Formalizing Agent State and the Rise of Decision-Centric Evaluation

Today’s batch centers on moving agent research from ‘prompt engineering’ toward rigorous systems engineering. We see a clear shift toward formalizing agent state, optimizing long-horizon memory via rate-distortion theory, and grounding evaluation in realistic physical and industrial constraints.

Shepherd: A Runtime Substrate Empowering Meta-Agents with a Formalized Execution Trace

Simon Yu et al. · [abs] [pdf]

Shepherd introduces a functional substrate that treats meta-agent interactions as typed events, recording execution traces in a Git-like structure. By replacing standard containerization with a specialized process-forking mechanism, it achieves 5x faster state capture and enables supervisor intervention that boosted pair-coding pass rates from 28.8% to 54.5%.

↳ This is a meaningful step toward making agentic workflows deterministic, debuggable, and safe for production environments.

agents systems formal methods

Remember the Decision, Not the Description: A Rate-Distortion Framework for Agent Memory

Mingxi Zou et al. · [abs] [pdf]

The authors reframe agent memory as a rate-distortion problem, arguing that effective compression should prioritize decision boundaries over generic relevance scores.
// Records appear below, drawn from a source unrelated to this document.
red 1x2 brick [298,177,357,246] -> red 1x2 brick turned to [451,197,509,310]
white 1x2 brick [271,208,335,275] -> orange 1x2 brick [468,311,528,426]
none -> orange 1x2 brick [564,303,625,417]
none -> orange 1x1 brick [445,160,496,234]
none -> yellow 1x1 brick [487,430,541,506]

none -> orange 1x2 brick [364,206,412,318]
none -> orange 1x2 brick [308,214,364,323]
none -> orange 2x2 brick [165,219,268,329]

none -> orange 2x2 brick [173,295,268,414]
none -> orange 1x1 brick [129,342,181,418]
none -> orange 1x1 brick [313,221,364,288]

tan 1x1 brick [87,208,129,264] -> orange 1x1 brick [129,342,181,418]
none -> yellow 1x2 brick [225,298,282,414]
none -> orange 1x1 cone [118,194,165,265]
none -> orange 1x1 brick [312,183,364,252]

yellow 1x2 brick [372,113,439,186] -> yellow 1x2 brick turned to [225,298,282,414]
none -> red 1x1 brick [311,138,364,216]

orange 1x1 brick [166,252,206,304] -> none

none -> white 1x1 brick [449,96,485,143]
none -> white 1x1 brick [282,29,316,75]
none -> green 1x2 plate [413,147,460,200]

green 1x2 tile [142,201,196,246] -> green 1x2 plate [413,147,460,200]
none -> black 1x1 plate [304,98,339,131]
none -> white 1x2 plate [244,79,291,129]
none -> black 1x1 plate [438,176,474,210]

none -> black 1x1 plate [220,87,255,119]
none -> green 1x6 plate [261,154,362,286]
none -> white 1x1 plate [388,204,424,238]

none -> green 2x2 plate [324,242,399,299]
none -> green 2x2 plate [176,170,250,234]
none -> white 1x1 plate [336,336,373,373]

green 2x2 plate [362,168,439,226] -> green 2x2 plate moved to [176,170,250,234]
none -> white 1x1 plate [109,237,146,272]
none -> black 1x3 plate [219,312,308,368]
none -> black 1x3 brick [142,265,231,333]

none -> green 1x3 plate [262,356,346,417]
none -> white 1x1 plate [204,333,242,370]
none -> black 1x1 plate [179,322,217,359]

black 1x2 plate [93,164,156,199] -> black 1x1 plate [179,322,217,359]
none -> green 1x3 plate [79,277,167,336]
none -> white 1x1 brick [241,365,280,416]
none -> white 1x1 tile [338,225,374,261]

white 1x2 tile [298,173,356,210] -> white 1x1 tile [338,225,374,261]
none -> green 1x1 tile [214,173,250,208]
By minimizing the loss in achievable decision quality, they provide a principled way to manage memory budgets in long-horizon tasks.

↳ It provides a much-needed theoretical foundation for memory management, moving away from heuristic-based RAG approaches.

memory decision theory LLMs

The Generalized Turing Test: A Foundation for Comparing Intelligence

Daniel Mitropolsky et al. · [abs] [pdf]

The Generalized Turing Test (GTT) proposes a formal, agent-agnostic comparator where agent A is ‘smarter’ than B if B cannot distinguish between A-imitating-B and B-itself. This provides a mathematical ordering over intelligence based on indistinguishability rather than benchmark accuracy.

↳ A bold attempt to unify capability evaluation, though likely difficult to compute in practice for high-dimensional latent models.

theory evaluation

BenchCAD: A Comprehensive, Industry-Standard Benchmark for Programmatic CAD

Haozhe Zhang et al. · [abs] [pdf]

BenchCAD evaluates MLLMs on their ability to generate executable parametric CAD code for industrial design. Unlike simple shape-recognition tasks, this requires reasoning about physical feasibility, engineering parameters, and manufacturing logic.

↳ This shifts focus from ‘visual’ understanding to ‘functional’ understanding, which is critical for real-world robotics and manufacturing.

CAD multimodal benchmarking

MaD Physics: Evaluating information seeking under constraints in physical environments

Moksh Jain et al. · [abs] [pdf]

MaD Physics evaluates scientific discovery agents on their ability to plan measurements under strict physical and cost constraints. It highlights the failure of existing models to balance experimental discovery with resource limitations.

↳ The focus on constrained experimental design is a prerequisite for moving AI agents into real laboratory settings.

scientific discovery robotics evaluation

From Controlled to the Wild: Evaluation of Pentesting Agents for the Real-World

Pedro Conde et al. · [abs] [pdf]

The paper critiques existing AI pentesting benchmarks for relying on sterile CTF-style environments that fail to capture real-world strategic complexity. They propose a framework that better aligns evaluation with the open-ended nature of offensive security.

↳ A necessary reality check for the security agent hype; real-world pentesting is fundamentally different from solving narrow exploit puzzles.

security agents evaluation

Back to the grind—some of these evaluation frameworks are actually worth keeping an eye on for your next architecture review.